Geçmişte bunu ben de yaşadım. Özellikle 2001 krizinde iktisatçıya artan ilgiye birinci elden şahit oldum. Krizi öngöremediğim için eleştiren de çoktu. Ama gene de ne dediğime kulak kabartmak ihtiyacı duyuluyordu.
Bizim önemli bir avantajımız vardı. Türkiye ekonomisi uzun süre kötü yönetilmiş ve sık sık krize girmişti. Dolayısı ile vatandaş idmanlı idi. Büyük ekonomik çalkantılara adeta “vaka-yı adiye” muamelesi yapıyordu. İktisatçıları suçlamak aklına gelmiyordu.

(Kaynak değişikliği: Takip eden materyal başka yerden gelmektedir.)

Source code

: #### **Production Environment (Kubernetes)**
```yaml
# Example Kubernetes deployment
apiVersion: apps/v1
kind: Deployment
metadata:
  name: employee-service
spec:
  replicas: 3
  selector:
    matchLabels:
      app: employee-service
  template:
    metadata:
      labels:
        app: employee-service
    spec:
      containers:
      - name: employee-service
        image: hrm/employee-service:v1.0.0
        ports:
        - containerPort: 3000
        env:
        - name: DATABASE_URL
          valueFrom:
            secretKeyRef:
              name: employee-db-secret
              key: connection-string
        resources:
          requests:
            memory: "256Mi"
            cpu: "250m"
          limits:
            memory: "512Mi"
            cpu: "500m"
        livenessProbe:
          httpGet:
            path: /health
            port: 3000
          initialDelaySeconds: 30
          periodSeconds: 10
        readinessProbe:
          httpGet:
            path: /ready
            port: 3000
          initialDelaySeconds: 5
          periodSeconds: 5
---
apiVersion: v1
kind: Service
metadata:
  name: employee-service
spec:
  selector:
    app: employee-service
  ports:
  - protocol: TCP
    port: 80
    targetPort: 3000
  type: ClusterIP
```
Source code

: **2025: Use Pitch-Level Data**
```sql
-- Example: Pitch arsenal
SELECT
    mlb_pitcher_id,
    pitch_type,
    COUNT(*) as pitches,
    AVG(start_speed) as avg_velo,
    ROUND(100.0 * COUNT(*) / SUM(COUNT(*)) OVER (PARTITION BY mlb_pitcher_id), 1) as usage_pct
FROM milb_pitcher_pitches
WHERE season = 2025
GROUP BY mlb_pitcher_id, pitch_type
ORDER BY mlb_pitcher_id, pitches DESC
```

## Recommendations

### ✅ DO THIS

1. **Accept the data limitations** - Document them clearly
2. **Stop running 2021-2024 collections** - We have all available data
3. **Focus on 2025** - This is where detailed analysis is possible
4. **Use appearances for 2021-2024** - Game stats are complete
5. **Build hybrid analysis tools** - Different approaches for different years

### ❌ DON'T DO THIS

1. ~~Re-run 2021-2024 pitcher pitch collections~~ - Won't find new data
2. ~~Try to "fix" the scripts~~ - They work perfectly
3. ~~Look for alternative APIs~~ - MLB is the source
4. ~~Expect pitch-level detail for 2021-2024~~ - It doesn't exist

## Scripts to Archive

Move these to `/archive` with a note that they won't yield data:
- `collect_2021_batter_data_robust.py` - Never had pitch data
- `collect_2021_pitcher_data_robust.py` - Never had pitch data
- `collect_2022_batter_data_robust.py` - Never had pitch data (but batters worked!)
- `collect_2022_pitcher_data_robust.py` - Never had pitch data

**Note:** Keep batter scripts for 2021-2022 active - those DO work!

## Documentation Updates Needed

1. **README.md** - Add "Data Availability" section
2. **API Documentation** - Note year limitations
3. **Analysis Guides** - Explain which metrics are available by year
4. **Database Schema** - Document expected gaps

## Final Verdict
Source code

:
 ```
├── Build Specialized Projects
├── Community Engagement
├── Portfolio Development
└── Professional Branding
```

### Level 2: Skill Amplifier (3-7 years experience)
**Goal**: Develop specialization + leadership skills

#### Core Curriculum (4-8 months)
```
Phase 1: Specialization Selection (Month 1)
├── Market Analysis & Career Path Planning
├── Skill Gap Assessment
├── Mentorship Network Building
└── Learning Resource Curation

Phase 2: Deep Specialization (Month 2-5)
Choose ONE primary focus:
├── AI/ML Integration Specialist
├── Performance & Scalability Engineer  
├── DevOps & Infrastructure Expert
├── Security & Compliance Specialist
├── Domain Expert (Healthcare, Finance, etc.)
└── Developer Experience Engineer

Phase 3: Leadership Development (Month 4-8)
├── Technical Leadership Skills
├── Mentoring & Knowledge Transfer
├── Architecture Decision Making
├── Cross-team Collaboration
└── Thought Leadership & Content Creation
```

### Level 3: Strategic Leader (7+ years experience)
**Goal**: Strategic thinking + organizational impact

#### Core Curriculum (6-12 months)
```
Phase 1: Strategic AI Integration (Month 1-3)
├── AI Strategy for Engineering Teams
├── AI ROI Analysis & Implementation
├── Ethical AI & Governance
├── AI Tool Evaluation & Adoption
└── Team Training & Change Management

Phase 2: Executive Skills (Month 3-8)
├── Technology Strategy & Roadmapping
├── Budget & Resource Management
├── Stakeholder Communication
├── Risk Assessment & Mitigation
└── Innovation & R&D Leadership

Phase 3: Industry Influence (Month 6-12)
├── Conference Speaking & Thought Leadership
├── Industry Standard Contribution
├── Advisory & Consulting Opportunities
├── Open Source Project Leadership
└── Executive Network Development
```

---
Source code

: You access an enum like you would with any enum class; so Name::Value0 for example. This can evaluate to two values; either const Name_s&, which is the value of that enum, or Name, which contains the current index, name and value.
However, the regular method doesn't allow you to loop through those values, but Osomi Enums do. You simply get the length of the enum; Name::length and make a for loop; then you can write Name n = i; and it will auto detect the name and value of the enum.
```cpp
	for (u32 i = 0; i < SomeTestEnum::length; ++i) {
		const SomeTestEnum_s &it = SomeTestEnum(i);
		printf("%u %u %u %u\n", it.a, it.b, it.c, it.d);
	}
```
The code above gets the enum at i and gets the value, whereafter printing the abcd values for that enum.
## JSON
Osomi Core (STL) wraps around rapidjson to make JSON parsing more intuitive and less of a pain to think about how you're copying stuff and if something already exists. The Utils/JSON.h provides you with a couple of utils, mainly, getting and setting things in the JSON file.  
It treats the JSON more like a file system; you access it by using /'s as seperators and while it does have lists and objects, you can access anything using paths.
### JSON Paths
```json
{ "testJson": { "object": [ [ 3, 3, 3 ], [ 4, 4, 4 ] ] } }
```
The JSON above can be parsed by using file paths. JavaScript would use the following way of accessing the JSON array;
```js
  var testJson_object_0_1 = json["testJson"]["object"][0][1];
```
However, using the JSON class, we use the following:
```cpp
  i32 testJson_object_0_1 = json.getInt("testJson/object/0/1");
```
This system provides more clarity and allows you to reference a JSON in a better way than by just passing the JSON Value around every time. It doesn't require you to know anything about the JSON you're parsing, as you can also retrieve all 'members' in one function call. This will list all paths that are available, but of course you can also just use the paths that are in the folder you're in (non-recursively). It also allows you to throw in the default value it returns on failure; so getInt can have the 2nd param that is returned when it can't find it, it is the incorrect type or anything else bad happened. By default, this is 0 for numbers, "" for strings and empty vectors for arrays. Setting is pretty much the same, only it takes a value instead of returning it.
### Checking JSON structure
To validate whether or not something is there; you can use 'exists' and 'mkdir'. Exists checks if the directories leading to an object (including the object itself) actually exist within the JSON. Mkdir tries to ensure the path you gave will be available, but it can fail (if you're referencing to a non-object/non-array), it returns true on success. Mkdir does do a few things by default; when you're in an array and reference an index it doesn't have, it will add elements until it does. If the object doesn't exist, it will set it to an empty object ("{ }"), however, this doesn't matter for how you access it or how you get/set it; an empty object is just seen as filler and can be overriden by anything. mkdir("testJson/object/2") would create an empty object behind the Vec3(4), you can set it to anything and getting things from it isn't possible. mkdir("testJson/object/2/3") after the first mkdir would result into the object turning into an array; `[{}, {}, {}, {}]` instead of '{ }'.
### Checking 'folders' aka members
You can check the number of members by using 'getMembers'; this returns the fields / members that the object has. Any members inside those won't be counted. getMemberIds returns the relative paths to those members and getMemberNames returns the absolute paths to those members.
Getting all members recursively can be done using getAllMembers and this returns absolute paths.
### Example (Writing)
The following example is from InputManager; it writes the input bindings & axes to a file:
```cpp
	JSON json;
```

Halbuki gelişmiş ülkelerde durum farklıdır. Çünkü ekonomi genelde istikrarlıdır. Dengesizlikler fazla büyümez. Enflasyonla mücadele edilir. Resesyonlar kısa sürer. Dolayısı ile ben yaşta bir Amerikalı ekonomik kriz nedir bilmez.
Dahası da var. Her fırsatta ona artık büyük ekonomik krizlere izin verilmeyeceği anlatılmıştır. İktisat teorisindeki gelişmeler sayesinde ekonomik konjonktürün kontrol altına alındığı öğretilmiştir.
İktisatçı ne işe yarar?
Hayat böyle sürprizlerle doludur. Nobel iktisat ödülleri, ağır matematik araçlar, etkin piyasa hipotezi vs. dinlemez. “Tüm krizlerin ağababası” en güçlü ekonomiyi birseksen yere seriverir. İktisatçıyı Business Week dergisine yukarıdaki başlıkla kapak yapar.
Internette dolaşan eleştirilerden iki örnek verelim. “İktisatçıların konut piyasası tahminleri formel eğitim görmemiş babamdan ve lise ikiden terk annemden daha kötü çıktı.”
“Eğer iktisatçıysanız ve bu krizi öngöremediyseniz, aldığınız eğitimin ne işe yaradığını ciddi şekilde değerlendirmelisiniz. Belki tarlada sebze toplamak gibi topluma somut yararı olan bir işe geçebilirsiniz.”